▶ _Stored items_:
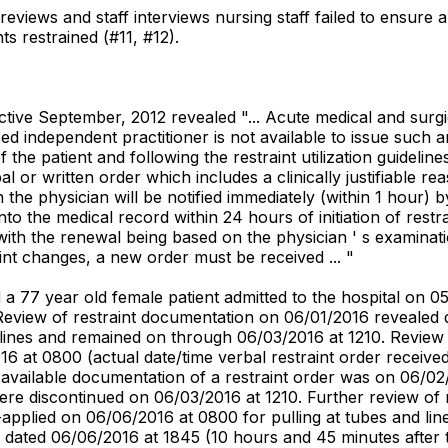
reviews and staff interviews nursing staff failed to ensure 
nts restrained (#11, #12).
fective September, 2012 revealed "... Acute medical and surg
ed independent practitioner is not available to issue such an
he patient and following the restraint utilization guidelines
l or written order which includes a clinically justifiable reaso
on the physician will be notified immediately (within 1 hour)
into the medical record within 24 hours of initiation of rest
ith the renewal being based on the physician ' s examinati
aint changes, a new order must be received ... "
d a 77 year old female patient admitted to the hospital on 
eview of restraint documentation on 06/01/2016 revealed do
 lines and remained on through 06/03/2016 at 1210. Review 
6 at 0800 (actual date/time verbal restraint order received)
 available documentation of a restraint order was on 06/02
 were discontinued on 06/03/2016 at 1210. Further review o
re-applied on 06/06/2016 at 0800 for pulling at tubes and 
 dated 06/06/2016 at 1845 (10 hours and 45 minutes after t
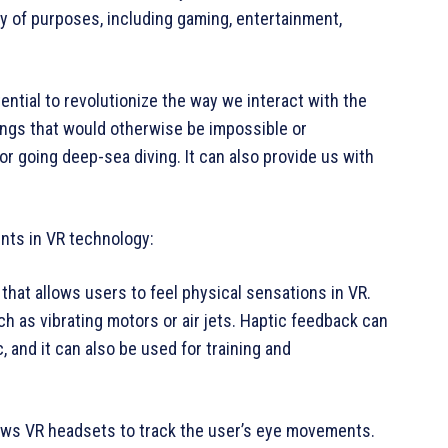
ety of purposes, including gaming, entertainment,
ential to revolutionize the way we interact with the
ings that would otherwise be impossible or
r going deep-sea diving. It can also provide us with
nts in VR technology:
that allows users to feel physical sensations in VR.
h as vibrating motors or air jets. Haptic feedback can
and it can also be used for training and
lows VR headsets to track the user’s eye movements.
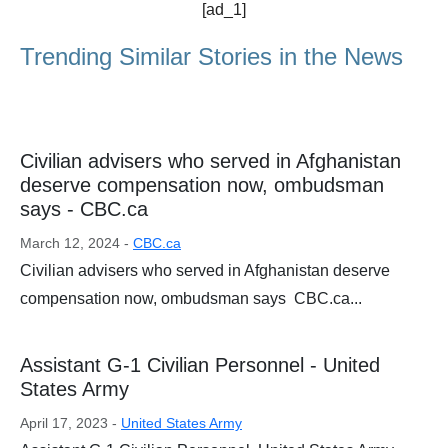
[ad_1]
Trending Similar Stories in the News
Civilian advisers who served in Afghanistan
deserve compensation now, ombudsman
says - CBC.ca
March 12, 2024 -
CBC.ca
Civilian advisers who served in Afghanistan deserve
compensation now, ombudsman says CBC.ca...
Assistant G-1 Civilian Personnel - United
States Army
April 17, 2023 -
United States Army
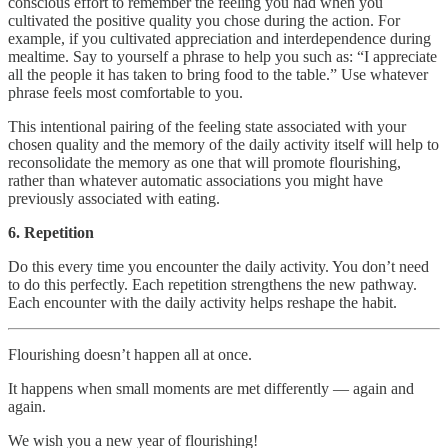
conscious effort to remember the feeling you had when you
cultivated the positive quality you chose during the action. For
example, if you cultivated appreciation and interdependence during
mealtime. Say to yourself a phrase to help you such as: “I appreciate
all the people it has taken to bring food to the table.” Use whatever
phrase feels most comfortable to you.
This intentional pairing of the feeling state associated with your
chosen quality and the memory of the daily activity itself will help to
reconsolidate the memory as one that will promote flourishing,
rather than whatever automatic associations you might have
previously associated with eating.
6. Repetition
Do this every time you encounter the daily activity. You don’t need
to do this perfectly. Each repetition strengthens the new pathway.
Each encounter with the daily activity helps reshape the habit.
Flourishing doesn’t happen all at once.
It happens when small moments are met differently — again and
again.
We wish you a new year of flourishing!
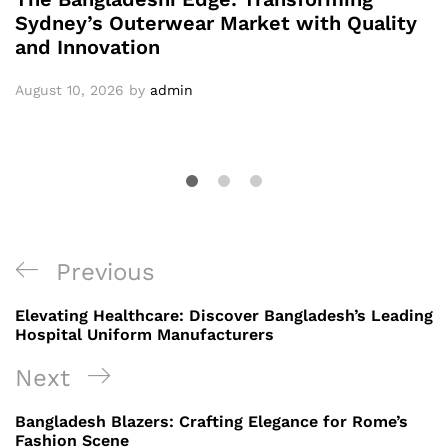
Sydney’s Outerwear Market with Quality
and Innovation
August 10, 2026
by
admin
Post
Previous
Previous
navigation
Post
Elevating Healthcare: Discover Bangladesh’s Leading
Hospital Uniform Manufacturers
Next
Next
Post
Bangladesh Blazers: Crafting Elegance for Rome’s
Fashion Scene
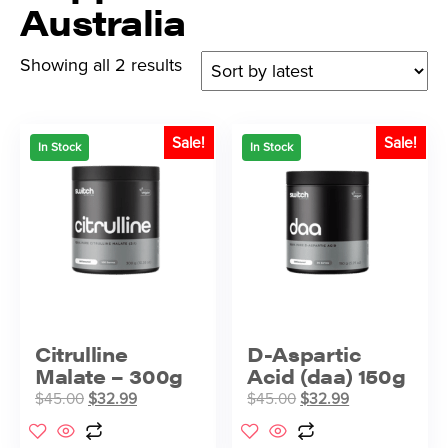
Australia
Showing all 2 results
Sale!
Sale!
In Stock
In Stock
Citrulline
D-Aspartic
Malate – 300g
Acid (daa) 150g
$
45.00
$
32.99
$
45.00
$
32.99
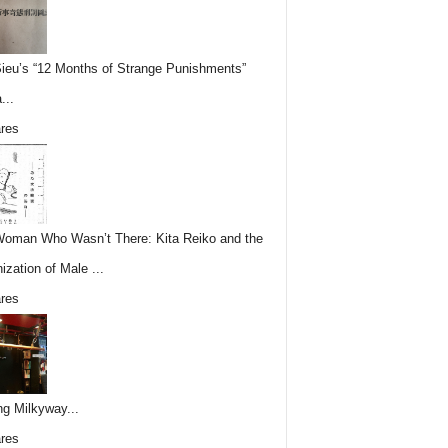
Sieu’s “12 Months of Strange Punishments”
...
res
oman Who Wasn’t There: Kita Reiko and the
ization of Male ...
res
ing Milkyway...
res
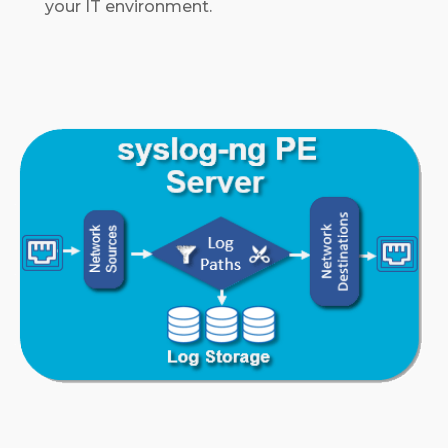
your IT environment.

▶ _Work task_:
The copy you produce must repeat all the entries exactly and contain no pictures.

▶ _Worked solution_:
reviews and staff interviews nursing staff failed to ensure 
nts restrained (#11, #12).
fective September, 2012 revealed "... Acute medical and surg
ed independent practitioner is not available to issue such an
he patient and following the restraint utilization guidelines
l or written order which includes a clinically justifiable reaso
on the physician will be notified immediately (within 1 hour)
into the medical record within 24 hours of initiation of rest
ith the renewal being based on the physician ' s examinati
aint changes, a new order must be received ... "
d a 77 year old female patient admitted to the hospital on 
eview of restraint documentation on 06/01/2016 revealed do
 lines and remained on through 06/03/2016 at 1210. Review 
6 at 0800 (actual date/time verbal restraint order received)
 available documentation of a restraint order was on 06/02
 were discontinued on 06/03/2016 at 1210. Further review o
re-applied on 06/06/2016 at 0800 for pulling at tubes and 
 dated 06/06/2016 at 1845 (10 hours and 45 minutes after t
ety of purposes, including gaming, entertainment,
ential to revolutionize the way we interact with the
ings that would otherwise be impossible or
r going deep-sea diving. It can also provide us with
nts in VR technology:
that allows users to feel physical sensations in VR.
h as vibrating motors or air jets. Haptic feedback can
and it can also be used for training and
lows VR headsets to track the user’s eye movements.
[ad_1]
Trending Similar Stories in the News
Civilian advisers who served in Afghanistan
deserve compensation now, ombudsman
says - CBC.ca
March 12, 2024 -
CBC.ca
Civilian advisers who served in Afghanistan deserve
compensation now, ombudsman says CBC.ca...
Assistant G-1 Civilian Personnel - United
States Army
April 17, 2023 -
United States Army
conscious effort to remember the feeling you had when you
cultivated the positive quality you chose during the action. For
example, if you cultivated appreciation and interdependence during
mealtime. Say to yourself a phrase to help you such as: “I appreciate
all the people it has taken to bring food to the table.” Use whatever
phrase feels most comfortable to you.
This intentional pairing of the feeling state associated with your
chosen quality and the memory of the daily activity itself will help to
reconsolidate the memory as one that will promote flourishing,
rather than whatever automatic associations you might have
previously associated with eating.
6. Repetition
Do this every time you encounter the daily activity. You don’t need
to do this perfectly. Each repetition strengthens the new pathway.
Each encounter with the daily activity helps reshape the habit.
Flourishing doesn’t happen all at once.
It happens when small moments are met differently — again and
again.
We wish you a new year of flourishing!
Sydney’s Outerwear Market with Quality
and Innovation
August 10, 2026
by
admin
Post
Previous
Previous
navigation
Post
Elevating Healthcare: Discover Bangladesh’s Leading
Hospital Uniform Manufacturers
Next
Next
Post
Bangladesh Blazers: Crafting Elegance for Rome’s
Fashion Scene
Australia
Showing all 2 results
Sale!
Sale!
In Stock
In Stock
Citrulline
D-Aspartic
Malate – 300g
Acid (daa) 150g
$
45.00
$
32.99
$
45.00
$
32.99
Sieu’s “12 Months of Strange Punishments”
...
res
oman Who Wasn’t There: Kita Reiko and the
ization of Male ...
res
ing Milkyway...
res
your IT environment.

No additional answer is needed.